[Challenge] Please rewrite the lines of all the records, substituting "vernacular name" for "common name" and changing nothing else. Leave the pictures out of your answer.

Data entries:
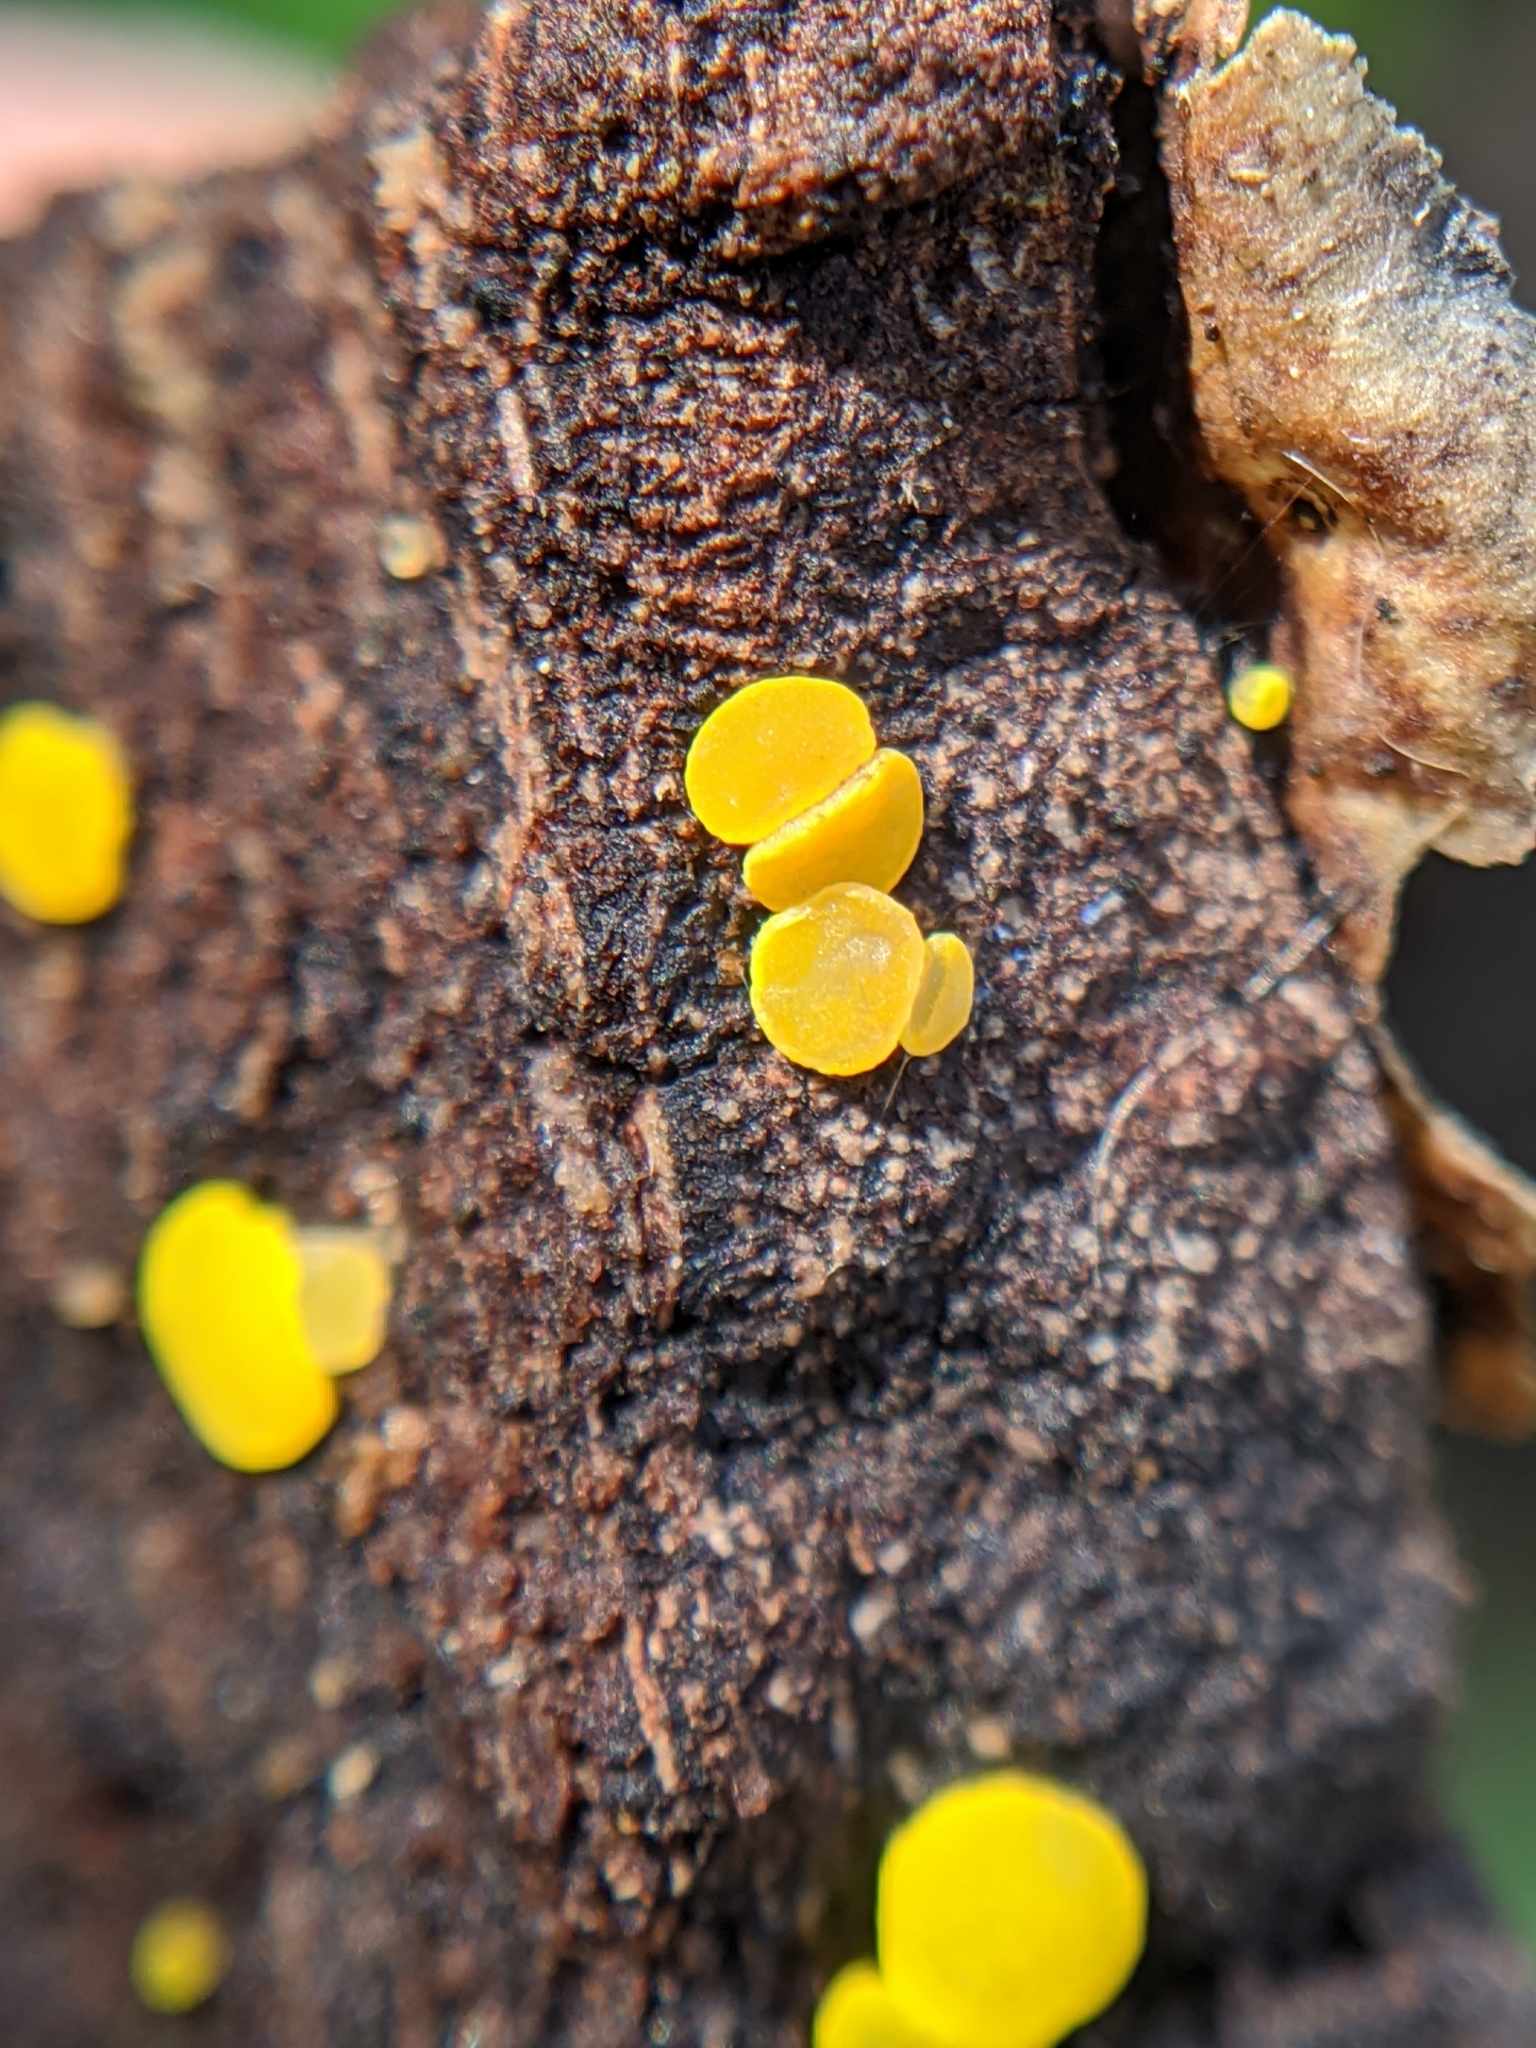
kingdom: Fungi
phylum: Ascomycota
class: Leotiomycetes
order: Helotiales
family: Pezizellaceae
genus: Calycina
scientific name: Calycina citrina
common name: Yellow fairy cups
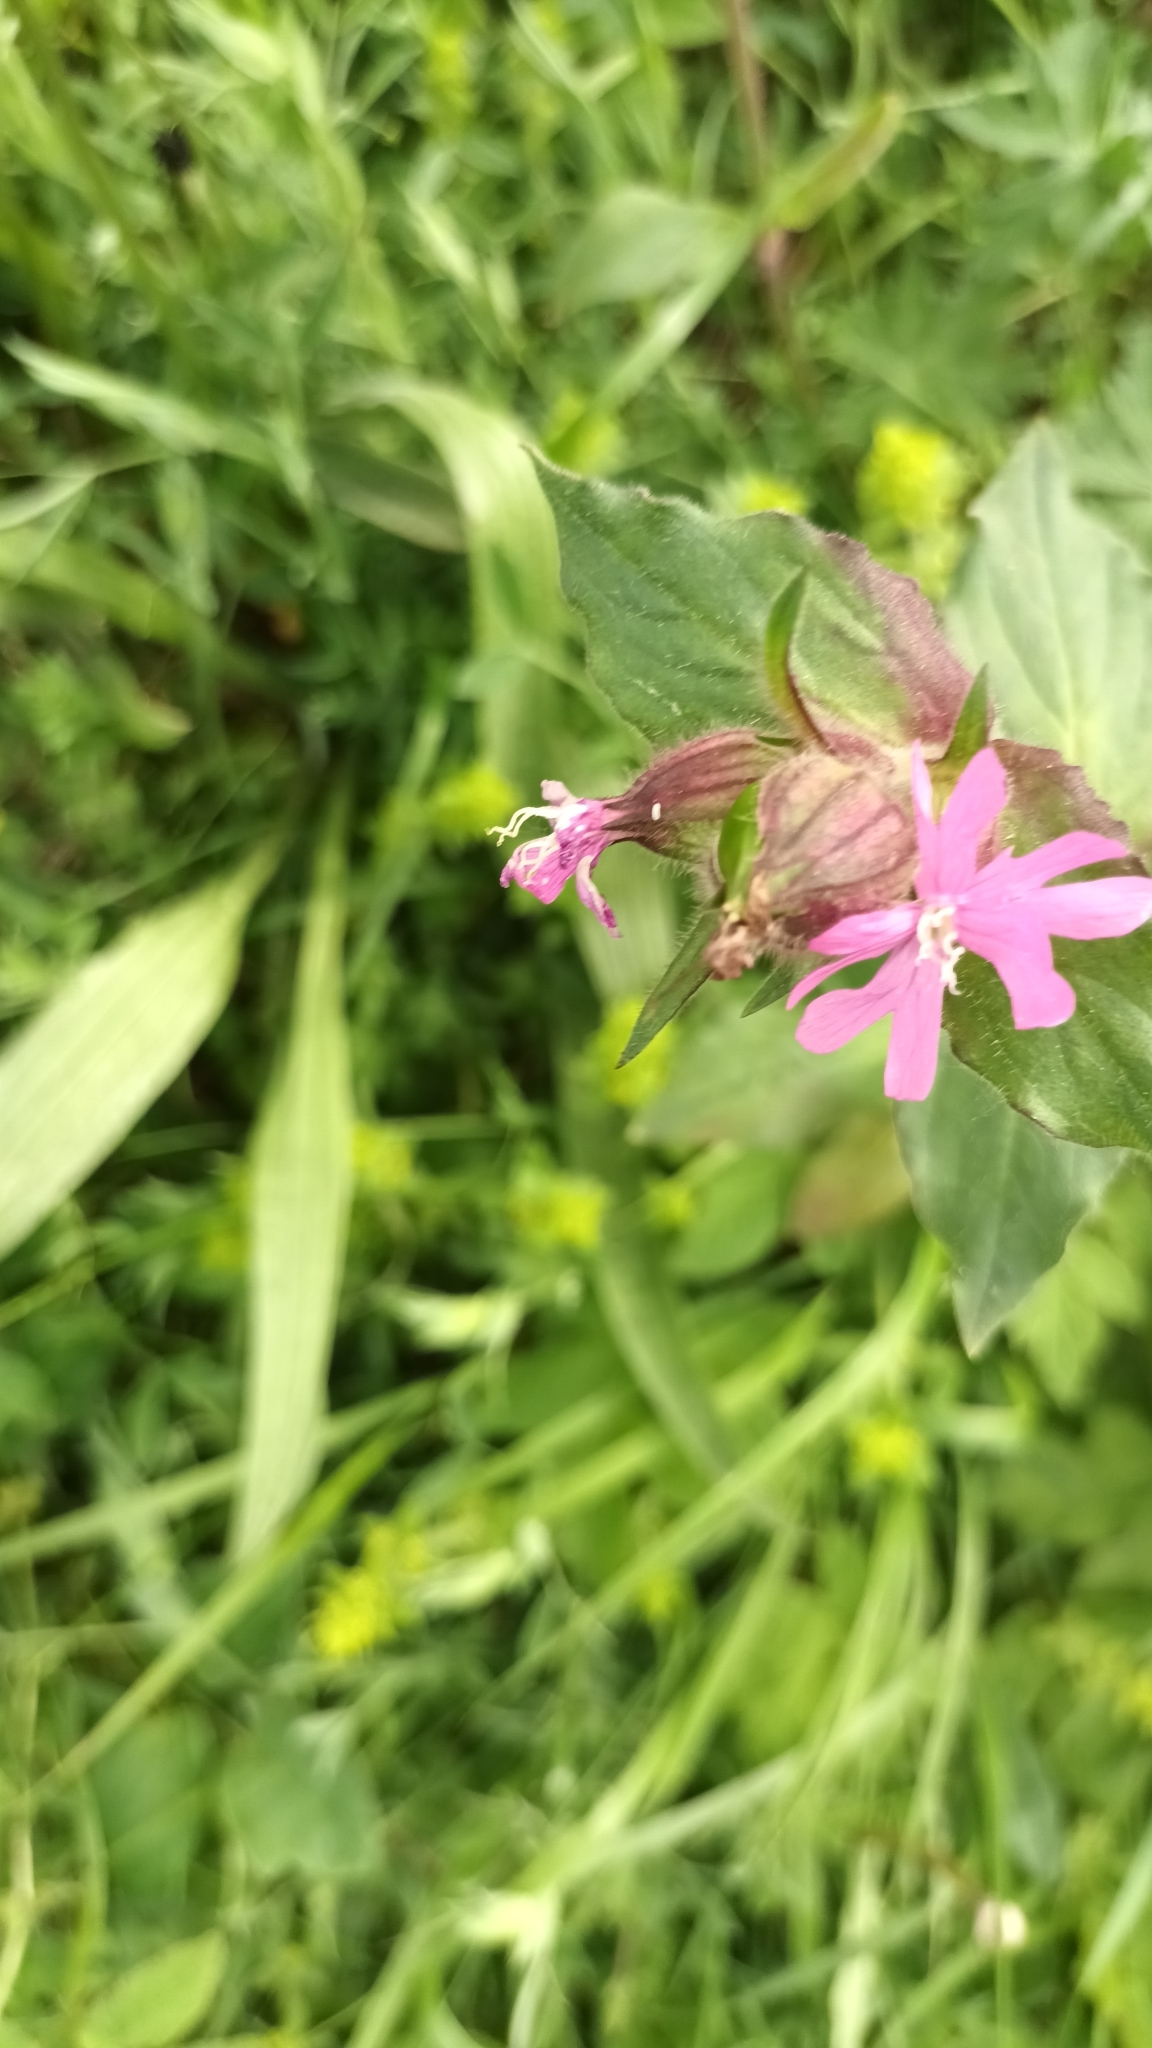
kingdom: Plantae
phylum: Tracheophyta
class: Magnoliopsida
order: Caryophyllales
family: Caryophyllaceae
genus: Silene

[Answer to this task]
kingdom: Fungi
phylum: Ascomycota
class: Leotiomycetes
order: Helotiales
family: Pezizellaceae
genus: Calycina
scientific name: Calycina citrina
vernacular name: Yellow fairy cups
kingdom: Plantae
phylum: Tracheophyta
class: Magnoliopsida
order: Caryophyllales
family: Caryophyllaceae
genus: Silene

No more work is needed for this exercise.